## ARBEITSAUFTRAG 1
Liste sämtliche Intel-Prozessorgenerationen auf, die der Textauszug mit ihrem Namen nennt.
## ARBEITSAUFTRAG 2
Führe den Text über Prozessor-Sicherheitslücken im Anschluss an seinen letzten Satz weiter.

## TEXTAUSZUG

━━━━━━

Es gibt bereits erste „Exploits“, also Belege dafür, dass sich das Sicherheitsleck ausnutzen lässt
Downfall: Ein Rückblick auf 2023
Das von Google-Entwickler Daniel Moghimi entdeckte Downfall-Sicherheitsleck betraf Intel-Prozessoren der Skylake-, Tiger Lake- und Ice Lake-Generationen (2015-2022). Angreifer konnten über spezielle Gather-Instruktionen auf fremde Speicherbereiche zugreifen und sensible Daten wie Passwörter oder Verschlüsselungsschlüssel auslesen.
Besonders problematisch war Downfall in Cloud-Umgebungen, wo sich mehrere Nutzer dieselbe Hardware teilen. Intel veröffentlichte damals Mikrocode-Updates, die jedoch die Prozessor-Performance um bis zu 50 Prozent reduzieren konnten – ein klassisches Dilemma zwischen Sicherheit und Geschwindigkeit.
Neue Bedrohungen: Indirector und GoFetch
Die Forschung zu Prozessor-Sicherheitslücken ist nicht stehengeblieben. 2024 wurde die Indirector-Schwachstelle bekannt, die moderne Intel-Prozessoren ab der 12. Generation (Alder Lake) betrifft. Diese nutzt Branch Prediction Units aus, um Speicherinhalte zu extrahieren.

━━━━━━

## ANGEZEIGTE INFORMATIONEN
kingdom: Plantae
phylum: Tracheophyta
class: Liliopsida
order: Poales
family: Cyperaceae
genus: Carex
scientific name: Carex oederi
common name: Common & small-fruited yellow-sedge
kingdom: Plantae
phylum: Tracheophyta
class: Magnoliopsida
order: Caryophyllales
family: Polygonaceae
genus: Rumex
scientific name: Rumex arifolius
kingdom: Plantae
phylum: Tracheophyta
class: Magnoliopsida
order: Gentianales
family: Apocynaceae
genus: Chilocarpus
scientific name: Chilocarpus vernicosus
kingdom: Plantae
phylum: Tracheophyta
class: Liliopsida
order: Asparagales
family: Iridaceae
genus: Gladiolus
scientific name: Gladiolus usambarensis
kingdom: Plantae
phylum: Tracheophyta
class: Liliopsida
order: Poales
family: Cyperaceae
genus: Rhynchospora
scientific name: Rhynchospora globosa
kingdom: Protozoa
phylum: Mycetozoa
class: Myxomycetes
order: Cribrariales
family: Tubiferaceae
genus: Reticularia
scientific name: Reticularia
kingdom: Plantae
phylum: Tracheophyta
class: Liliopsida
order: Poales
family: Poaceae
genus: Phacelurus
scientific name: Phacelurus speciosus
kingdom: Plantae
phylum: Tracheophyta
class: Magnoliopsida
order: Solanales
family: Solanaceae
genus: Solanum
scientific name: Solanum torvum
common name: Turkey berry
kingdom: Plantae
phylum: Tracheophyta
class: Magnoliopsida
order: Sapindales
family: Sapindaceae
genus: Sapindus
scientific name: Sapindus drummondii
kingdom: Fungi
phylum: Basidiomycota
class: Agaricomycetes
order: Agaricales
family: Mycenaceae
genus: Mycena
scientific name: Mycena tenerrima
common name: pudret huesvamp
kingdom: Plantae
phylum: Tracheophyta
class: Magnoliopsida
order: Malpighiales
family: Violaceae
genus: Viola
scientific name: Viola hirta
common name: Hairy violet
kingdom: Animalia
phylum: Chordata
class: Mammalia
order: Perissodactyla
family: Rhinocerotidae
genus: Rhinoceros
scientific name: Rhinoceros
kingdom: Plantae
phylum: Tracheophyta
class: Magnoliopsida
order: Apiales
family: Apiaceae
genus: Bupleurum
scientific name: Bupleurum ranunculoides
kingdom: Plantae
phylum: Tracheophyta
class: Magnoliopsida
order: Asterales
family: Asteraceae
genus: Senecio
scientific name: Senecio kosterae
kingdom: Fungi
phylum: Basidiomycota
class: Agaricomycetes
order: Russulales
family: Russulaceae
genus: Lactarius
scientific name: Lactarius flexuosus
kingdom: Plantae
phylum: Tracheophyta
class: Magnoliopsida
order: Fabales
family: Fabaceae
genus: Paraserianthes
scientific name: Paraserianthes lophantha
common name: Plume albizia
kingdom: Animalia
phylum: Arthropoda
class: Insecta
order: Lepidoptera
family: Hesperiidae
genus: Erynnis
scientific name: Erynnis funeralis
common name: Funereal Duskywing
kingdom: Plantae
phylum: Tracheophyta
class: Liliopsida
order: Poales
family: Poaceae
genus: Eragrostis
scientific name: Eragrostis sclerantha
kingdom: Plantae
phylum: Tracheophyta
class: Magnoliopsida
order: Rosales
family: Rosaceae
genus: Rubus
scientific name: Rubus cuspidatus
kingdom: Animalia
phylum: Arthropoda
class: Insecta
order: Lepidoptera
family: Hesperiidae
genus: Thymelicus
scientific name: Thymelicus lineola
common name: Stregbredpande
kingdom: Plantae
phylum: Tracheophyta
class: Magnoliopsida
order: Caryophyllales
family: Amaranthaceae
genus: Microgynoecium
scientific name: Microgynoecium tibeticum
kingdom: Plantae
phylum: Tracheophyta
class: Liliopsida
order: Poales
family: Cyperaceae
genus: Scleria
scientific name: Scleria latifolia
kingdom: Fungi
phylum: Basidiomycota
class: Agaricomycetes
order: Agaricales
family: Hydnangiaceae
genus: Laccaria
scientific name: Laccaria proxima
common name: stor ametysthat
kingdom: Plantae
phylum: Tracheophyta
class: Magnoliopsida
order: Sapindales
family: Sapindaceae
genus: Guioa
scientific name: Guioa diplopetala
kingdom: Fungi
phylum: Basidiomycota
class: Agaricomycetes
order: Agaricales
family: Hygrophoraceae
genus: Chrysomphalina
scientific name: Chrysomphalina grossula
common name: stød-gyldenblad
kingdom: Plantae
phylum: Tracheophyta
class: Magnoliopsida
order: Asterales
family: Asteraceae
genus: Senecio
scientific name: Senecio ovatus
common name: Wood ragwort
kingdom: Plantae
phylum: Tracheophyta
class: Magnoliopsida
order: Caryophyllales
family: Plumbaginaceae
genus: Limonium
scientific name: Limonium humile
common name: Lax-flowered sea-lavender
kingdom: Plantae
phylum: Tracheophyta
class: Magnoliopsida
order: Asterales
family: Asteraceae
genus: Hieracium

━━━━━━

## ERGEBNIS 1
Skylake, Tiger Lake, Ice Lake, Alder Lake

## ERGEBNIS 2
Noch brisanter ist GoFetch, das 2024 Apple-Prozessoren ins Visier nahm. Diese Schwachstelle in M-Series-Chips kann kryptografische Schlüssel während der Verschlüsselung abgreifen – ein Albtraum für alle, die auf Apples angeblich sicherere ARM-Architektur gesetzt haben.

Warum Hardware-Sicherheitslücken so hartnäckig sind
Moderne Prozessoren sind Geschwindigkeits-Monster geworden durch Tricks wie spekulative Ausführung, Branch Prediction und komplexe Cache-Hierarchien. Genau diese Performance-Features werden von Angreifern ausgenutzt, um Seitenkanalangriffe zu fahren.
Das Problem: Diese Optimierungen sind in die Chip-Architektur eingebrannt. Software-Updates können sie mildern, aber nicht vollständig eliminieren. Oft bleibt nur die Wahl zwischen Sicherheit und Performance – oder dem Kauf neuer Hardware.
Cloud-Computing unter Beschuss
Besonders Cloud-Anbieter stehen unter Druck. AWS, Microsoft Azure und Google Cloud haben seit 2018 Milliarden in neue Sicherheitsmaßnahmen investiert. Moderne Hypervisoren isolieren virtuelle Maschinen stärker voneinander, aber perfekt ist der Schutz nie.
Intel hat mit seinen neuesten Prozessoren (13. und 14. Generation) Hardware-Mitigationen eingebaut. AMD bewirbt seine Zen-4-Architektur als resistenter gegen Seitenkanalangriffe. Doch Sicherheitsforscher finden immer wieder neue Angriffsvektoren.
Was bedeutet das für euch als Nutzer?
Die gute Nachricht: Direkte Angriffe auf Privatnutzer sind selten. Die meisten dokumentierten Exploits funktionieren nur unter Laborbedingungen oder erfordern bereits Zugriff auf das Zielsystem.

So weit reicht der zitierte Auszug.